People will follow someone who is a key part of the group. We’ve all heard the old adage ‘There is no “I” in team’ and it is still true today. The boss who uses “I” constantly may not get the same results as the leader who consistently says “we”.
Most have had a manager or two in their careers who inspired enthusiasm; and many have had the displeasure of working for someone that instilled nothing but fear. If you are in management, ask yourself: Am I someone that my employees really want to work for? Am I the one that says “Go” or “Let’s go”? Do I drive my people to get results or do I coach them to reach our mutual goals?
Poor management is one of the key reasons why employees quit. Leading by example is the most important thing. For example, who will earn the most respect: someone who will help fix a problem or someone who places the blame of the problem elsewhere? The obstacle is still there; it needs to get fixed either way. A collective effort between management and employees is the best and quickest way to solve.
Some people have been fortunate to have worked for (or are still working for) seemingly the best leaders out there. This is someone who gives people a little extra rope to try new things. Sometimes things don’t work, but a good leader understands that it’s a learning process. Maybe he challenges his team with projects or new ventures with genuine potential outcomes. The boss’ tactics routinely push for unrealistic results. No one wants to work on something if the goals are just idealistic and improbable to achieve.

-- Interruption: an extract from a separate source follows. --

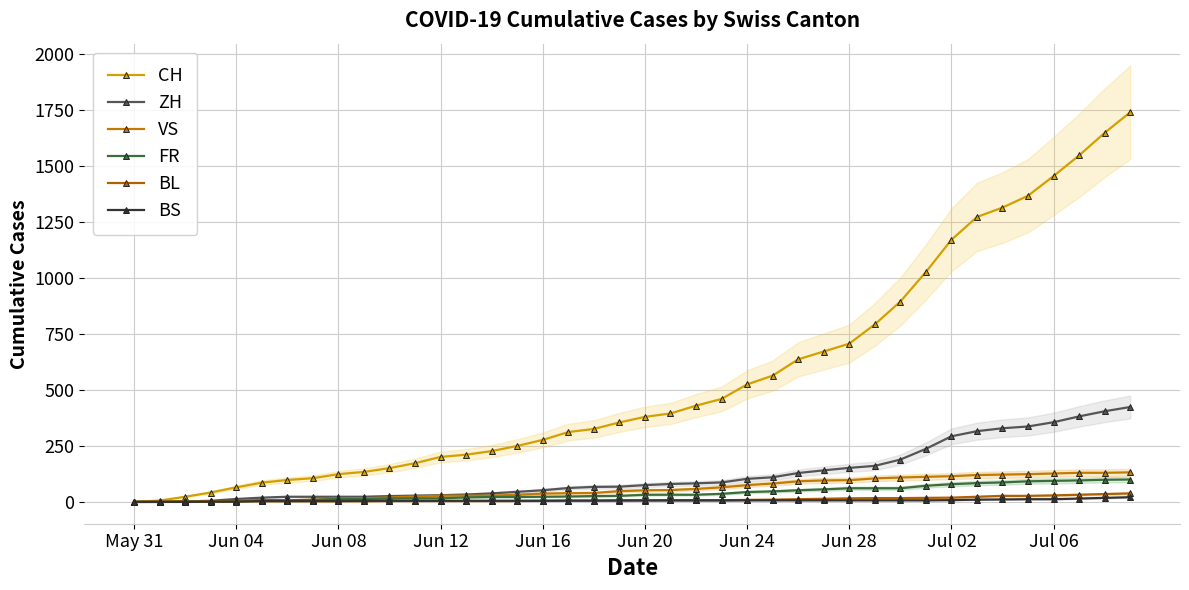

At how many categories does at least one series exceed 780?

11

There really is no right or wrong way to manage. But more leaders probably get better results by being fair and tough, but reasonable.
Life is too short for people to be unhappy. With the economy getting back on track, workers will go where they are appreciated (and compensated). Replacing employees is tough, time-consuming and costly. What if making a few changes in your management style could allow you to keep your team focused and energized. Would you do it?